A impressão que fica é que Maurren foi pressionada a anunciar logo algo que ela já havia definido faz tempo. Em novembro do ano passado, foi apresentada como comentarista da Olimpíada e não respondeu à pergunta: ‘Ué, como assinou contrato para ser comentarista e atleta na mesma Olimpíada?’

Afinal, em fevereiro do ano passado, Maurren fez uma vaquinha virtual (crownfounding) para tentar arrecadar R$ 100 mil para treinar por apenas 100 dias, somando apenas R$ 44 mil. Na época, argumentava que é campeã olímpica e não recebe patrocínio.

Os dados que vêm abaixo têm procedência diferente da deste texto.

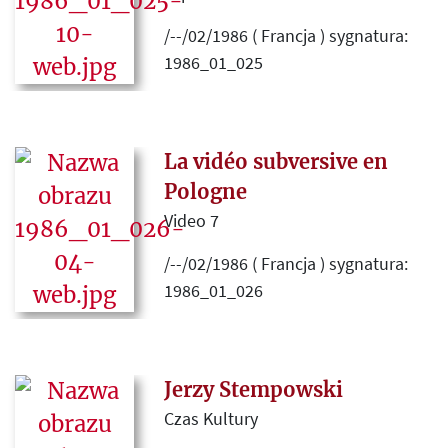
/--/02/1986 ( Francja ) sygnatura:
1986_01_025
Tłumaczenie na francuski tekstu
Krzysztofa Pomiana
Malarz
spalonej ziemi
, traktującego o
La vidéo subversive en
malarzu Anselmie Kieferze.
Pologne
Oryginał ukazał się w numerze
Video 7
"Kultury" z września 1984 roku.
/--/02/1986 ( Francja ) sygnatura:
1986_01_026
Tekst o produkcjach video
realizowanych przez Kontakt, m.in.
o filmie na temat "Kultury".
Jerzy Stempowski
Czas Kultury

Sem apoio, Maurren já deveria ter entendido, àquela época, que sua época esportiva havia passada. Nascida em 1976, fez um ano de 2013 muito ruim, aos 37 anos. Na prova em que foi campeã olímpica (salto em distância), foi só a quinta colocada do ranking brasileiro, expressivamente atrás de Jéssica Carolina dos Reis, então com 20 anos. O momento era de renovação.

Apesar de ter arrecadado R$ 44 mil para treinar, Maurren não competiu nenhuma vez na temporada passada, pelo que mostra o ranking da CBAt.  Em novembro, quando anunciou que comentaria a Olimpíada pela Globo, indicou que havia parado.

Este ano, entretanto, voltou às competições vencendo um torneio da Federação Paulista, resultado que a deixa em terceiro do ranking brasileiro do ano.

Dias depois, anunciou acordo com o São Paulo, para voltar a defender as cores do clube paulista, sem receber nada. Procurava patrocinadores. A sensação que fica, é que a Globo deu um ultimato. ‘Como patrocinador se você não vai à Olimpíada?’

Maurren se despede como a maior atleta mulher do atletismo brasileiro. Tem o recorde sul-americano dos 100m com barreira (12s71) e do salto em distância (7,26m), além da segunda marca da história do País no salto triplo (14,53, apenas quatro centímetros abaixo do recorde nacional).